───── Data extract ─────

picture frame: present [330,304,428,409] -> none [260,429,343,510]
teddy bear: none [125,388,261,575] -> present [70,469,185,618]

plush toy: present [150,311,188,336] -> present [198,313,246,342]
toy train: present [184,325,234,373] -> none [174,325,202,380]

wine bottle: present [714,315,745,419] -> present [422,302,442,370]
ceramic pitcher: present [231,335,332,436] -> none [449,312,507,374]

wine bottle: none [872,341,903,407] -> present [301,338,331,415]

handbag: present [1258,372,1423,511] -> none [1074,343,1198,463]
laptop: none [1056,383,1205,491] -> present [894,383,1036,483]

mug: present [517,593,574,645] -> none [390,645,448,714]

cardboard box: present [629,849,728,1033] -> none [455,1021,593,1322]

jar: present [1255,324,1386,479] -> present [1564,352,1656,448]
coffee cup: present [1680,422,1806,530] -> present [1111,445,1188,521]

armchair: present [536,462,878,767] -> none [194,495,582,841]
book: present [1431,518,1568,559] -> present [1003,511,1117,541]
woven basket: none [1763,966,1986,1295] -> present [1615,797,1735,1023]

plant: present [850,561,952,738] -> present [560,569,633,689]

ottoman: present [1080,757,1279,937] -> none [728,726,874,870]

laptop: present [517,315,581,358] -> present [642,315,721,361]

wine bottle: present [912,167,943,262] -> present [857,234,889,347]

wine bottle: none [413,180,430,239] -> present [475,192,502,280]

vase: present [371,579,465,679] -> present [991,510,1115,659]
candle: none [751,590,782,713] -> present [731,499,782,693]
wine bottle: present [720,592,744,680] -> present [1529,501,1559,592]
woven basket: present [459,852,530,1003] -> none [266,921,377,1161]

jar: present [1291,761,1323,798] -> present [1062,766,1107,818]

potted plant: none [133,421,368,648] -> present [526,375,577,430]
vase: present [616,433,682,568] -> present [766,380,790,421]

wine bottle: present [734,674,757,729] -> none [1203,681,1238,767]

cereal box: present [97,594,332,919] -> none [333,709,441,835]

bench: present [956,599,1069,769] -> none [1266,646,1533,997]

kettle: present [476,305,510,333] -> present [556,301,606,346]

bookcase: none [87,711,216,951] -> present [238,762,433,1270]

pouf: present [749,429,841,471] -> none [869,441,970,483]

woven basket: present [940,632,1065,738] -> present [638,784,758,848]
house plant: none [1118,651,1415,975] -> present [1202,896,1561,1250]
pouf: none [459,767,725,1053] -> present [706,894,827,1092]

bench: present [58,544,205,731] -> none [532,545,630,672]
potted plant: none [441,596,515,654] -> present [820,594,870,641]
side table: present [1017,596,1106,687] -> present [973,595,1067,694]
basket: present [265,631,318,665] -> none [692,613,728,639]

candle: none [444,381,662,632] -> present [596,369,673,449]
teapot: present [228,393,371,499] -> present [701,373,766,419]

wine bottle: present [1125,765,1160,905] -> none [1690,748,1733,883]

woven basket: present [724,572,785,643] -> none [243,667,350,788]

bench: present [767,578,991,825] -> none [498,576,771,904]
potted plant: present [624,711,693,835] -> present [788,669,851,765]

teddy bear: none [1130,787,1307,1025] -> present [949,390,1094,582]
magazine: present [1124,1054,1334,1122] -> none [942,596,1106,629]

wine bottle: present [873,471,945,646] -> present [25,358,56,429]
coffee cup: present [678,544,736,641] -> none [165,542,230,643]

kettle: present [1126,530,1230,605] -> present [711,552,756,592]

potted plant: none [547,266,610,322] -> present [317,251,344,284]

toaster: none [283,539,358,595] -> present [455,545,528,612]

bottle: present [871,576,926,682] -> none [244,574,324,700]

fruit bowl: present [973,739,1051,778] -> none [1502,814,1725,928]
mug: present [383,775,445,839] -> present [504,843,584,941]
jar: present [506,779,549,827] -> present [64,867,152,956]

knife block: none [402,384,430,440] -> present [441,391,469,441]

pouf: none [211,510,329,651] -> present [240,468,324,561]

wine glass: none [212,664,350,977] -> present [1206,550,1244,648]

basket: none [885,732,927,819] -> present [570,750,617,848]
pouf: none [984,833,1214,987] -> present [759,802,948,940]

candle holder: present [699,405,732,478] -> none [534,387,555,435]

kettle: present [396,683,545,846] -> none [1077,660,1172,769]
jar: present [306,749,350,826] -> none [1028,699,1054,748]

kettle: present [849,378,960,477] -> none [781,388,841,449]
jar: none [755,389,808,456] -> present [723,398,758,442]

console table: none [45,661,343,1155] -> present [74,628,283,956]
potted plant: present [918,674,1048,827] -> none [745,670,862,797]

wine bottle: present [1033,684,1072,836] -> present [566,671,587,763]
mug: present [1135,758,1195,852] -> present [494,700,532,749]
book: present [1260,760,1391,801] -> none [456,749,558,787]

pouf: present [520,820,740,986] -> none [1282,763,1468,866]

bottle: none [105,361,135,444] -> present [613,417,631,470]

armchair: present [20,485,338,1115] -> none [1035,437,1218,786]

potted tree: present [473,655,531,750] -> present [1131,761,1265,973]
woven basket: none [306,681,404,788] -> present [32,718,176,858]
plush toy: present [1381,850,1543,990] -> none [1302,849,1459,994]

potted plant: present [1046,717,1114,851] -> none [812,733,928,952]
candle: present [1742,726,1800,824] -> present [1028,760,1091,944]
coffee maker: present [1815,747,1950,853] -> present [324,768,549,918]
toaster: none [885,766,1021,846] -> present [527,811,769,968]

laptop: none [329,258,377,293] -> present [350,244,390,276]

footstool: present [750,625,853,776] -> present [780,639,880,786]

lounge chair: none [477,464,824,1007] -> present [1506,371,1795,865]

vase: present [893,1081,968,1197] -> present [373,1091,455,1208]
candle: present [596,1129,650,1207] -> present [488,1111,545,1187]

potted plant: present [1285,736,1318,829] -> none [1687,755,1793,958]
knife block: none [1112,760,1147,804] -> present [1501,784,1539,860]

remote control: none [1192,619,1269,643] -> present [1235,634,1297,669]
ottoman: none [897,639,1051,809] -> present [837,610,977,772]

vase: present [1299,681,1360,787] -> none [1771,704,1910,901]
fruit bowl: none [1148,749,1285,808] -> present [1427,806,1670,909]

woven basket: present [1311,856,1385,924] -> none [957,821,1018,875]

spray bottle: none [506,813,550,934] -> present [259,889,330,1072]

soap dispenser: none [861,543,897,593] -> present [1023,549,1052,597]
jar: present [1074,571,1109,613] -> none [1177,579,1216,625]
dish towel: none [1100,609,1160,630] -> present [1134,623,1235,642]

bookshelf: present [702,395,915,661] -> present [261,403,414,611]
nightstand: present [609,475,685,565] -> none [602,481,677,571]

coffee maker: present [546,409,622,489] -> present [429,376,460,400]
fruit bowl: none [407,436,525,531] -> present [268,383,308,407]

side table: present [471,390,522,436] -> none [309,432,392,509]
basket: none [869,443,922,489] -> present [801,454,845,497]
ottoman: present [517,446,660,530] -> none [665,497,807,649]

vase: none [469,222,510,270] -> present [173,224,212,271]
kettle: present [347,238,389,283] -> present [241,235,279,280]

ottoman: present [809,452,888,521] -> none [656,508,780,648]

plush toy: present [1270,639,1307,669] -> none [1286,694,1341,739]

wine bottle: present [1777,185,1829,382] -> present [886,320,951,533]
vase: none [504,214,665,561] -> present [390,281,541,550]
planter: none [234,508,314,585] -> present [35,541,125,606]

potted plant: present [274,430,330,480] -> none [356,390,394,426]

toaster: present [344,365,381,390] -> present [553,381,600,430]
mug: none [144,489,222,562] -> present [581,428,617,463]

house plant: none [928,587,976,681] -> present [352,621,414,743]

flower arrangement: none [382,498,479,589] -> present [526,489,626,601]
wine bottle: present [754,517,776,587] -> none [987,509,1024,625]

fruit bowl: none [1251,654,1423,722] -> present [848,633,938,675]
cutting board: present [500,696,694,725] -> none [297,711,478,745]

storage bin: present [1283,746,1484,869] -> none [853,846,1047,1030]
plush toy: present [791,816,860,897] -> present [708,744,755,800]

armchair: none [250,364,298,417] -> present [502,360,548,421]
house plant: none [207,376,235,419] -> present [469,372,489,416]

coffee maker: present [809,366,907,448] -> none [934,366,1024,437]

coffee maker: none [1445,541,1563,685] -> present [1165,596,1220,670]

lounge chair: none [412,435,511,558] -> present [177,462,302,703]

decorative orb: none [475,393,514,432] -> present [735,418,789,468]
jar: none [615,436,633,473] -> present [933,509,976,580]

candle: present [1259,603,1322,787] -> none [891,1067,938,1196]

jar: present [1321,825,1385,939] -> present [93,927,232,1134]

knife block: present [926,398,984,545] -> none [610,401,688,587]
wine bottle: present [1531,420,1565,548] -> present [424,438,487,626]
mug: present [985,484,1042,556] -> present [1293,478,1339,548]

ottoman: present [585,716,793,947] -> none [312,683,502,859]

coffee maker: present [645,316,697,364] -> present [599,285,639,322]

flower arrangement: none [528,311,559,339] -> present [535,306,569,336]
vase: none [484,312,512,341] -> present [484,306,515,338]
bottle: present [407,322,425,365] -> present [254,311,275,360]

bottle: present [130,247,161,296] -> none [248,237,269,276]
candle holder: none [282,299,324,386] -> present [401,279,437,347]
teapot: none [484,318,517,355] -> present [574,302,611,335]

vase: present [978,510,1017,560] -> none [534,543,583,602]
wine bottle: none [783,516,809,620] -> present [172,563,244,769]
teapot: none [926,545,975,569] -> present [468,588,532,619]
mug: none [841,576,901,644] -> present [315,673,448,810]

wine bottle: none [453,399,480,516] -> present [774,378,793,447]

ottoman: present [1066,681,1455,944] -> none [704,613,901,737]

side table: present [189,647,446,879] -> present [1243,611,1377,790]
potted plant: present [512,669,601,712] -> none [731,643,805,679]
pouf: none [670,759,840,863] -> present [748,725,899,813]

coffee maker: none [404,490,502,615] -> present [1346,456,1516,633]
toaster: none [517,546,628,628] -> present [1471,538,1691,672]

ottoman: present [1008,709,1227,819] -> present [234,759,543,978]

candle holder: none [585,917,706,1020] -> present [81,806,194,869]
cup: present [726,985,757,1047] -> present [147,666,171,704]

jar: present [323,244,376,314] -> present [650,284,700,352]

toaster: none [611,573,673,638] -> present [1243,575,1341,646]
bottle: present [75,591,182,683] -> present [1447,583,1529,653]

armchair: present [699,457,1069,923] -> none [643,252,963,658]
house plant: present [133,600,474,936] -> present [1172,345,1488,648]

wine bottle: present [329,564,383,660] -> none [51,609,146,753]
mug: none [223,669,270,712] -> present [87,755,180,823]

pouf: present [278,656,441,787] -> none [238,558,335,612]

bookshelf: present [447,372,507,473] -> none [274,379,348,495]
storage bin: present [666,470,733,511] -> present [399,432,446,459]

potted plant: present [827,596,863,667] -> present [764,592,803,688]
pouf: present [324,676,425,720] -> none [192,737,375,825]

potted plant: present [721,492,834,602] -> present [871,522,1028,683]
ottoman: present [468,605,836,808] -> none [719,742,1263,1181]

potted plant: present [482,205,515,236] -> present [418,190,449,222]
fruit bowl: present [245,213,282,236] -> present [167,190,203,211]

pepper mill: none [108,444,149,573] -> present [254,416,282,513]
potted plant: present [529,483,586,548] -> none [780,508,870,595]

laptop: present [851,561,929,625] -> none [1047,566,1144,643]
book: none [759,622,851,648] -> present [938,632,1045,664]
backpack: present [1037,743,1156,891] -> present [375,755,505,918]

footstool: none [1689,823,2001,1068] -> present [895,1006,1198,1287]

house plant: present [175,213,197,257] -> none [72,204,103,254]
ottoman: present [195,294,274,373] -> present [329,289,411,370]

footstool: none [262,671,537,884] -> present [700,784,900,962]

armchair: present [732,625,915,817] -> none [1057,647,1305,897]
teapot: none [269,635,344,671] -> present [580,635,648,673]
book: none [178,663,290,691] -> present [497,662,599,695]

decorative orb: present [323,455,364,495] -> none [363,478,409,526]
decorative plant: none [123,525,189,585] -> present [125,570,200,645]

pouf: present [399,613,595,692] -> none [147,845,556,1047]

─────

Filter the entries above and copy only the lines that hold "armchair".

armchair: present [536,462,878,767] -> none [194,495,582,841]
armchair: present [20,485,338,1115] -> none [1035,437,1218,786]
armchair: none [250,364,298,417] -> present [502,360,548,421]
armchair: present [699,457,1069,923] -> none [643,252,963,658]
armchair: present [732,625,915,817] -> none [1057,647,1305,897]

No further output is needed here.